In the good old days, Oshkosh was a technical information exchange and social gathering. The primary purpose of the event was for homebuilders and aircraft owners to learn about their aircraft. It has now become a major sales event with some social and technical information mixed in.
For example, the major exhibitors are such general aviation stalwarts as John Deere, Ford, Honda and Boeing. Consequently, even the GA companies now send sales personnel to man the booths. This makes finding answers to technical questions challenging at best.
Prior to heading out to Oshkosh, I sat down and noted which companies or people I wanted to talk to during my visit. I also noted questions that I would like to have answered.
One of my first questions was the mystery of the missing Cessna 182s with diesel cycle engines. A couple of years ago, Cessna made a big deal about the introduction of a direct from the factory 182 with a SMA Diesel engine. We heard a lot of talk about it and then nothing but rumors.
My first stop was at the Cessna display to get the straight answer directly from the source. After asking several people, I was finally directed to a “technical” person. After identifying myself as a writer from General Aviation News, I asked him what had happened to the diesel 182s. He said that they had all been converted to avgas engines, and tried to sell me one.
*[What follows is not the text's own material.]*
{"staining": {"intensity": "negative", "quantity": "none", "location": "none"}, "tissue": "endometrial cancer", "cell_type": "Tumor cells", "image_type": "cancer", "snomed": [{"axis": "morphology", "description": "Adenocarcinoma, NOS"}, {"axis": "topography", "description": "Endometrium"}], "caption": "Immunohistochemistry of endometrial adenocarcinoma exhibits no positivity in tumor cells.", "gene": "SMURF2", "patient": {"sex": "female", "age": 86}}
I asked him why had they been changed out, and he said that the diesel 182s had not performed up to Cessna’s high standard of quality. I asked if there had been failures, and he said no, they just did not perform up to Cessna’s standard. I asked several other questions and got the same or similar answer.
I have run into this before when there was a possible problem. What the companies do is leave their technical people home and give their “technical sales people” a lawyer-sanitized answer to give to all questions.
I then went to SMA. They were much more helpful. It appears that they have three current versions of the engine. One is being developed by Continental and is flying with an MT prop. The second was the one used on the 182s with a US-built prop. And the third is the latest version, which has solved all of the problems of the previous models, according to company officials. Their rep would not say it was a propeller problem, but they did say it was a component problem.
I then went to a couple of independent “prop” overhaul guys who stated that the prop chosen by Cessna could not handle the sharp pressure rise and power pulses of the diesel engine. As to the question of failures, they had heard of five or six “unscheduled” landings, which were the basis of the total recall by Cessna.
So what have we learned here? First, you can find technical answers at Oshkosh — you just do not get them from the source you may expect, which means you need to know who to ask. I asked several engine rebuilders who they call at the engine manufacturers to get technical answers. They all had sources to call, but none of them would share who they were.
Second is a problem that GA has faced for many years. The engine and airframe builders are always two different companies with different ideas as to what works and what does not. This results in an end product that may not work well together.
The third and final lesson is that Murphy’s Law does apply to all new products — and some old ones as well. The principle that anything that can go wrong will go wrong is a lesson that all companies should put as a computer screen saver for all employees so that none will forget it.
I wonder if the companies trying to market an unleaded 100 octane avgas have ever heard of Murphy’s Law?
Actually, I believe that Murphy was an optimist.